The following shows the top ten players who led the league in points, at the conclusion of matches played on 16 March 2022. If two or more skaters are tied (i.e. same number of points, goals and played games), all of the tied skaters are shown.

| Player | Team | GP | G | A | Pts | +/– | PIM |
|---|---|---|---|---|---|---|---|
| SWE Fredrik Forsberg | HV71 | 46 | 28 | 26 | 54 | +12 | 6 |
| SWE Johan Persson | Mora IK | 51 | 29 | 21 | 50 | +9 | 4 |
| SWE Mikael Frycklynd | Västerås IK | 44 | 16 | 34 | 50 | +2 | 63 |
| CAN Riley Woods | Modo Hockey | 52 | 26 | 23 | 49 | +7 | 35 |
| SWE Marcus Eriksson | HC Vita Hästen | 51 | 16 | 33 | 49 | +9 | 20 |
| SWE Daniel Ljunggren | Mora IK | 48 | 4 | 45 | 49 | +7 | 20 |
| SWE Axel Ottosson | IF Björklöven | 48 | 15 | 33 | 48 | +26 | 35 |
| CAN Kristoff Kontos | Kristianstads IK | 52 | 15 | 33 | 48 | +11 | 10 |
| SWE Max Lindholm | AIK | 48 | 21 | 25 | 46 | +6 | 46 |
| SWE Lukas Zetterberg | Västerås IK | 48 | 21 | 25 | 46 | +11 | 18 |

====Leading goaltenders====
The following shows the top ten goaltenders who led the league in goals against average, provided that they have played at least 40% of their team's minutes, at the conclusion of matches played on 16 March 2022.

| Player | Team | GP | TOI | W | T | L | GA | SO | Sv% | GAA |
|---|---|---|---|---|---|---|---|---|---|---|
| NOR Lars Volden | BIK Karlskoga | 29 | 1757:43 | 18 | 2 | 9 | 61 | 4 | 92.58 | 2.08 |
| SWE Johan Gustafsson | Västerås IK | 35 | 2063:27 | 21 | 2 | 12 | 73 | 7 | 92.01 | 2.12 |
| SWE Marcus Hellgren Smed | BIK Karlskoga | 23 | 1379:21 | 14 | 0 | 9 | 49 | 3 | 92.31 | 2.13 |
| SWE Jonas Gunnarsson | HV71 | 35 | 2060:48 | 26 | 1 | 8 | 75 | 7 | 90.76 | 2.18 |
| DEN Frederik Dichow | Kristianstads IK | 28 | 1583:33 | 18 | 0 | 9 | 60 | 4 | 92.96 | 2.27 |
| RUS Pavel Khomchenko | AIK | 43 | 2485:15 | 22 | 2 | 18 | 95 | 4 | 92.67 | 2.29 |
| FIN Joona Voutilainen | IF Björklöven | 31 | 1837:57 | 21 | 1 | 9 | 75 | 2 | 91.99 | 2.45 |
| SWE Matteus Ward | Mora IK | 33 | 1806:17 | 17 | 3 | 11 | 68 | 3 | 91.40 | 2.46 |
| SWE Tex Williamsson | Modo Hockey | 32 | 1897:18 | 19 | 4 | 8 | 78 | 1 | 91.88 | 2.47 |
| SWE Viktor Andrén | Almtuna IS | 22 | 1319:41 | 7 | 2 | 13 | 60 | 0 | 90.92 | 2.73 |

==Post-season==

===Eighth-finals===
Teams 7–10 from the regular season will play best-of-three playoff series, where team 7 face team 10 and team 8 face team 9. In each series the higher-seeded team have home-ice advantage, playing at home for game 1 (plus 3 if necessary) while the lower-seeded team play at home for game 2. The winners move on to the quarterfinals.

===Quarterfinals===
Teams 1–6 from the regular season, along with the winners of the eighth-finals, will play best-of-seven series, with the winners moving on to the semifinals.

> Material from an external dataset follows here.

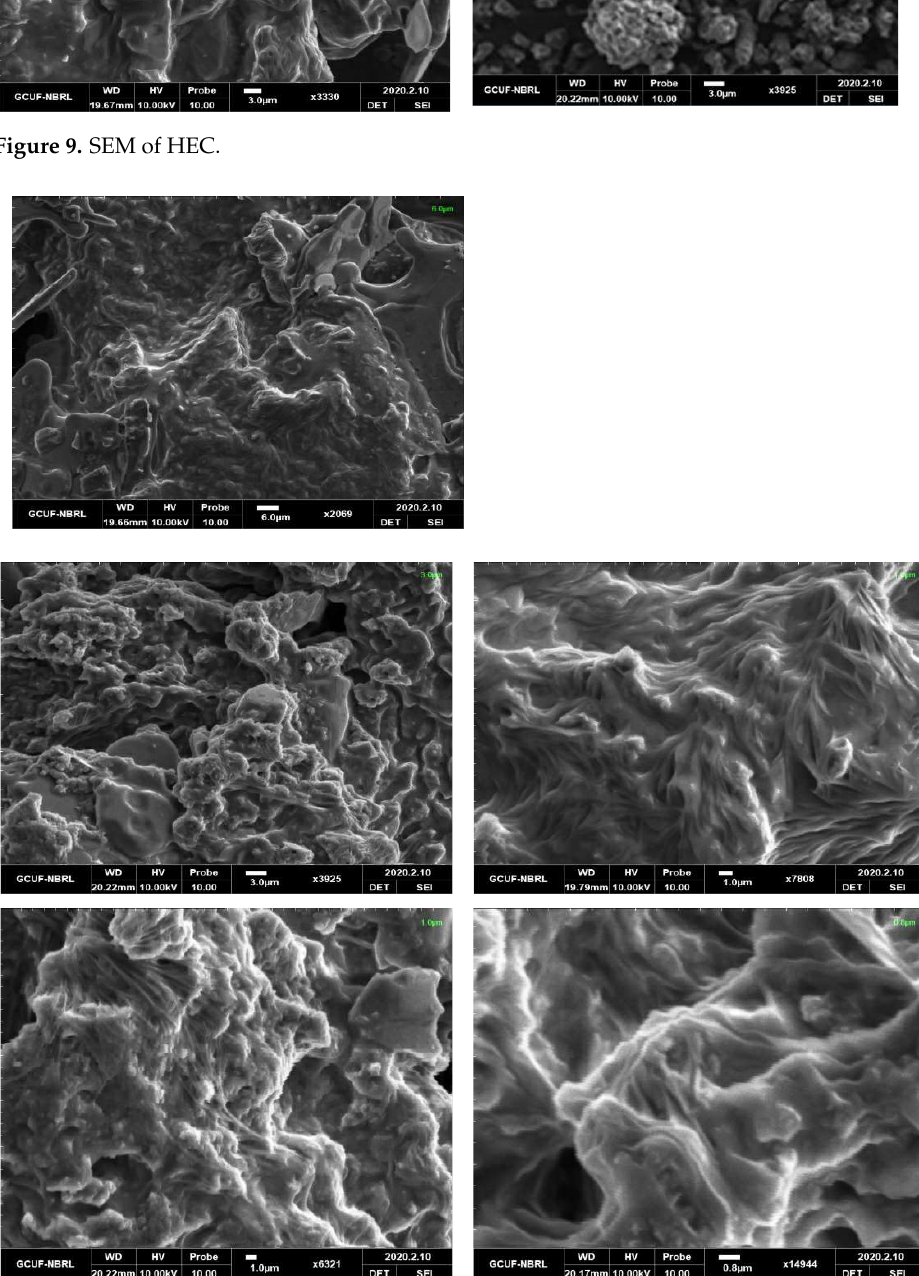
Figure 10. SEM images of HEC/PANI-PPy.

The highest-seeded team chose whether to play the second-lowest seed or the lowest seed. In each series the higher-seeded team has home-ice advantage, playing at home for games 1 and 2 (plus 5 and 7 if necessary) while the lower-seeded team plays at home for games 3 and 4 (plus 6 if necessary) The higher-seeded half of the teams chose their opponents, with the highest-seeded remaining team choosing at each step.

===Semifinals===
The winners of the quarterfinals play best-of-seven series, with the winners moving on to the Finals. The highest-seeded team chose whether to play the second-lowest seed or the lowest seed. In each series the higher-seeded team has home-ice advantage, playing at home for games 1 and 2 (plus 5 and 7 if necessary) while the lower-seeded team plays at home for games 3 and 4 (plus 6 if necessary).

===Finals===
The winners of the semifinals will play a best-of-seven series, with the winner being promoted to the Swedish Hockey League (SHL). The higher-seeded team has home-ice advantage, playing at home for games 1 and 2 (plus 5 and 7 if necessary) while the lower-seeded team play at home for games 3 and 4 (plus 6 if necessary).

===Play Out===
Teams 13 and 14 from the regular season will play a best-of-seven series, with the winner remaining in HockeyAllsvenskan and the loser being relegated to Hockeyettan. The higher-seeded team has home-ice advantage, playing at home for games 1 and 2 (plus 5 if necessary) while the lower-seeded team playeat home for game 3 (plus 4 if necessary).